The number of West Midland firms becoming insolvent dipped slightly in the last quarter but experts are warning of a second wave of companies getting into trouble as the economy picks up again.

The three months to the end of September saw 565 corporate insolvencies in the region compared with 597 in the previous quarter – representing a 5.4 per cent reduction – according to the latest analysis by PricewaterhouseCoopers LLP.

Nationally, the figures show 4,624 companies became insolvent in the three months to the end of September 2009 – a fall of six per cent compared with the previous quarter. But, despite the positive developments locally and nationally, PwC’s business recovery experts believe insolvencies could climb again before the recession is over.

Rob Hunt, partner in the business recovery services practice at PricewaterhouseCoopers LLP in the Midlands, pointed to the dangers to firms who are caught unprepared by an economic upturn.

He said: “We could at last be seeing a tail-off in the number of insolvencies brought about by this recession.

“This is positive news for businesses in the region, many of which continue to work hard to maintain their market position.

“However, the reduction is small and when we compare the number of corporate insolvencies in the West Midlands during the first three quarters of 2008 to the first three quarters of this year, there has been an increase of 52.4 per cent.

“This indicates how deeply the region has been affected by the recession,” he added.

“We also need to bear in mind that corporate insolvencies typically spike again at the start of an economic upturn – mainly because businesses take their eye off the ball in terms of cash management and hence struggle to finance anticipated growth.

“Companies in the region should continue to expect challenging trading conditions in the months to come.”

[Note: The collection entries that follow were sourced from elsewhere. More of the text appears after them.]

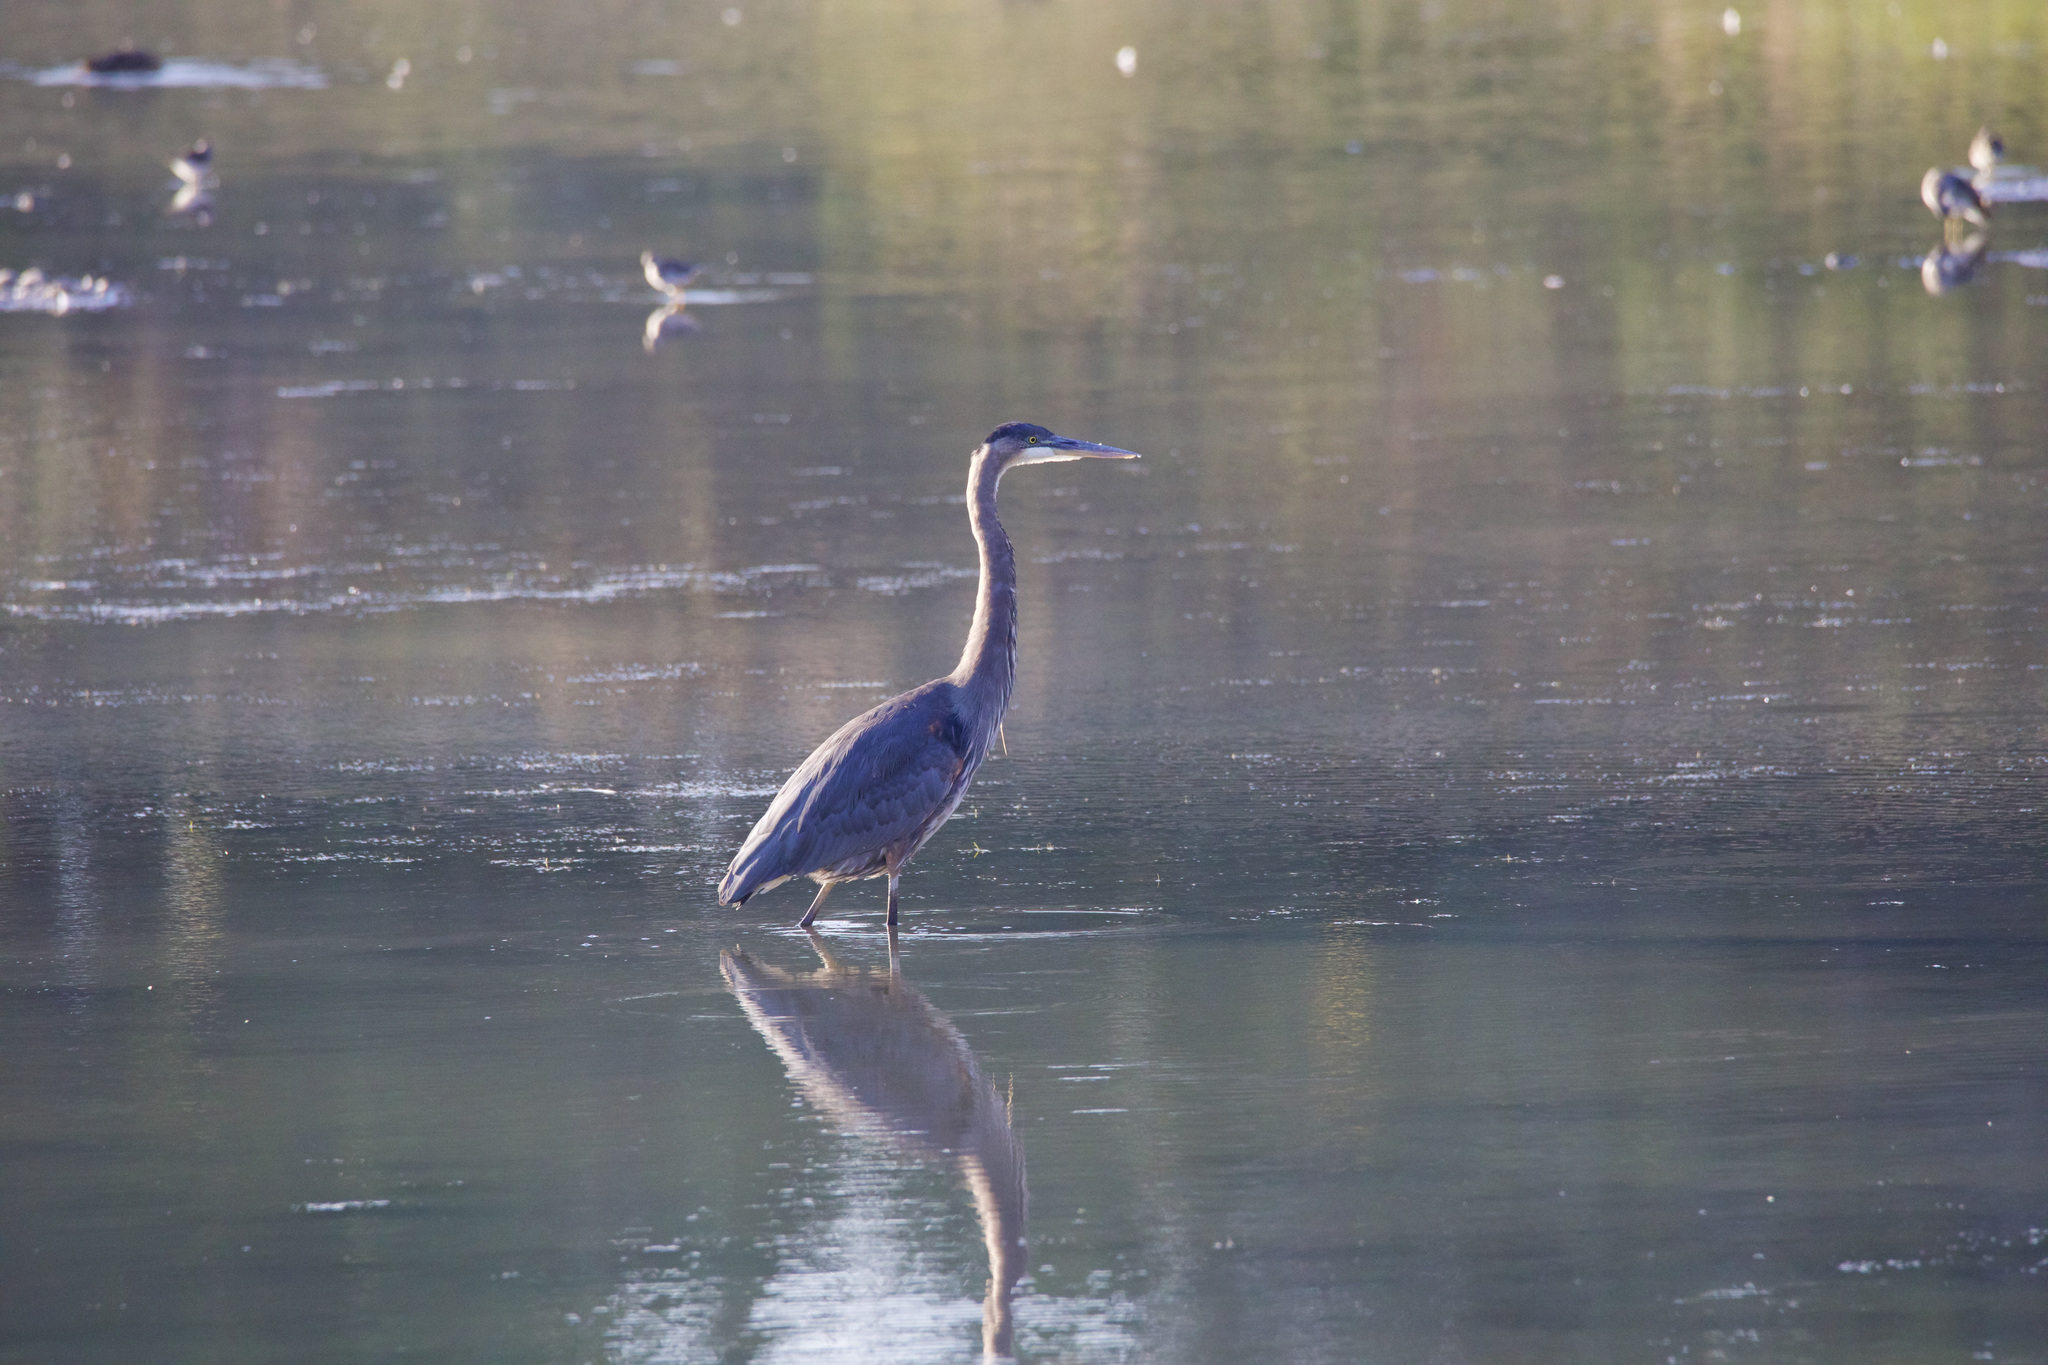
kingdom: Animalia
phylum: Chordata
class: Aves
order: Pelecaniformes
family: Ardeidae
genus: Ardea
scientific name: Ardea herodias
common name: Great blue heron
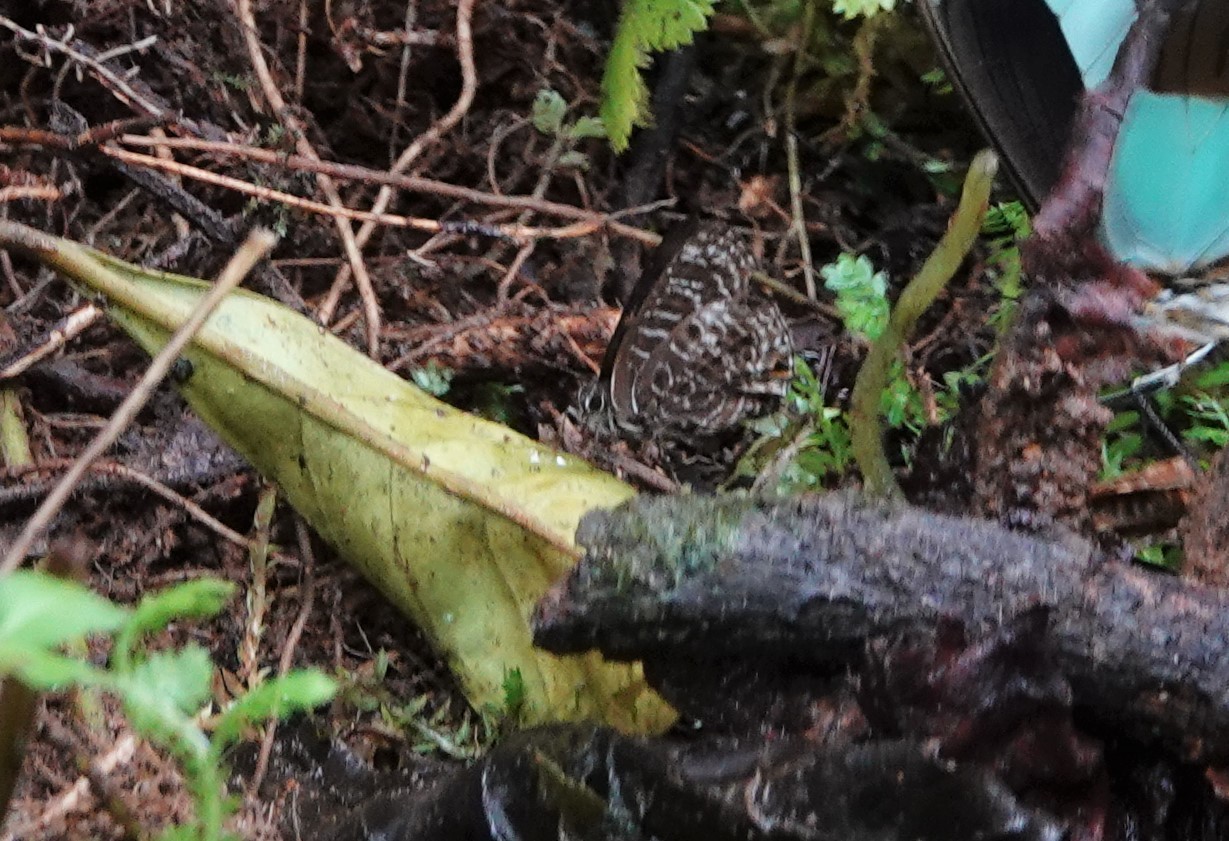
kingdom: Animalia
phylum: Arthropoda
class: Insecta
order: Lepidoptera
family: Lycaenidae
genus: Anthene
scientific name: Anthene larydas
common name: Forest hairtail
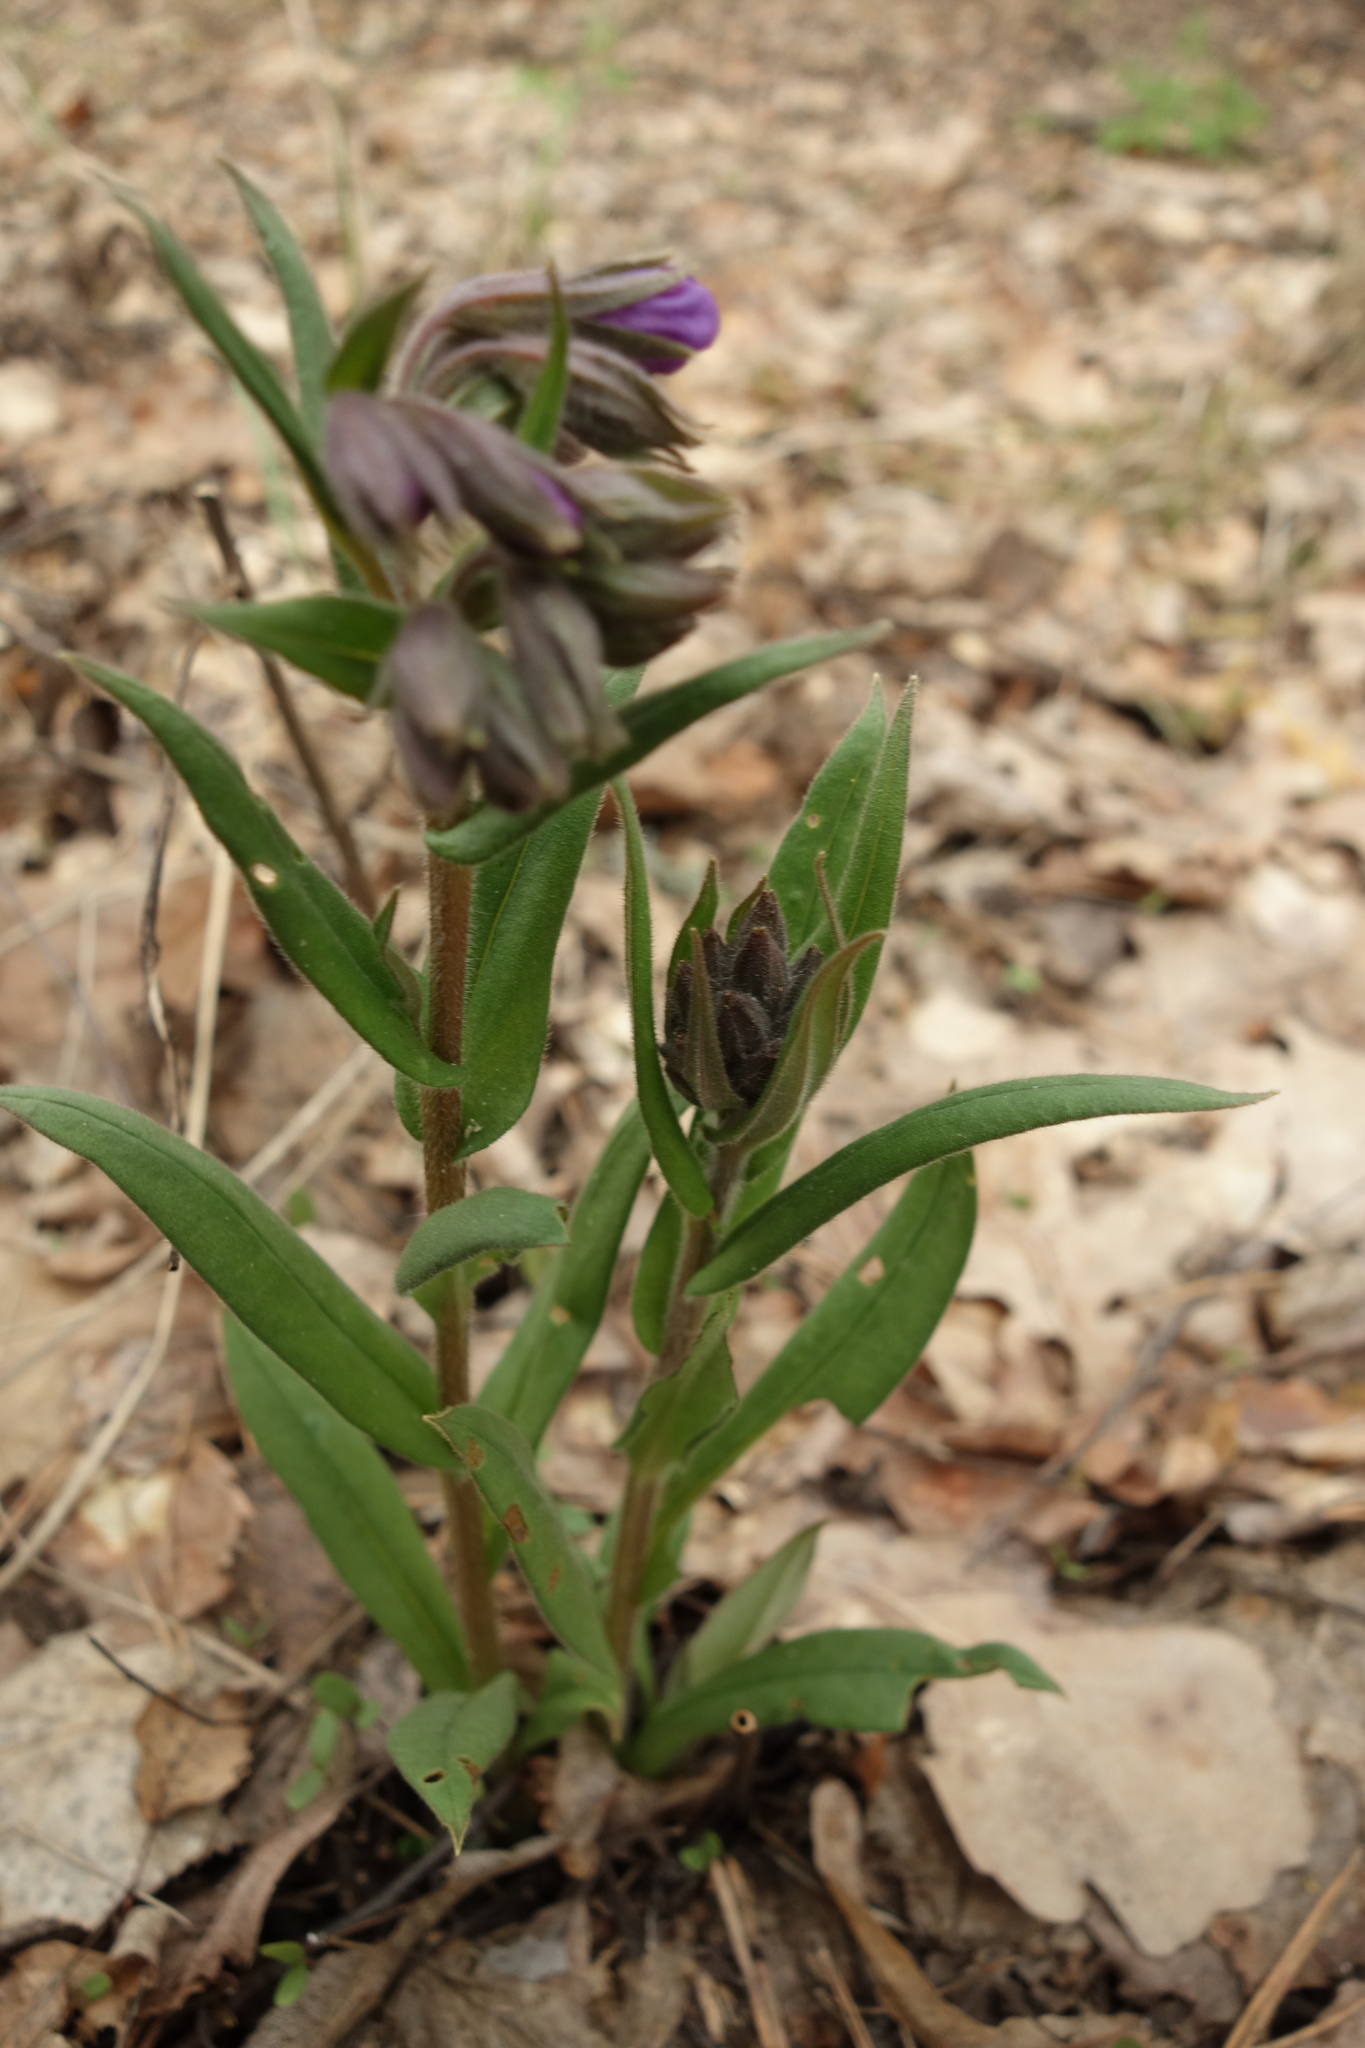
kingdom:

PwC’s corporate insolvency figures, which are based on administration, administrative receivership, company voluntary arrangements and creditors’ voluntary liquidation appointments, come hot on the heels of another bleak survey.

Last week insolvency firm Begbies Traynor warned that 134,000 businesses nationally still showed “material signs of distress” as falling GDP continued to hit.

Researchers for Begbies also cautioned about reading too much into a positive trend in corporate insolvencies last quarter.

Begbies said that there was evidence the UK could be at the mid-point of a W-shaped recession, drawing comparisons with the 1980s downturn in which business confidence picked up briefly before heading downwards again in 1982.

It warned unemployment and insolvency peaks of this recession remained “some way off,” pointing to statistics from recessions over the past 40 years showing insolvencies peak between one and two years after gross domestic product starts shrinking.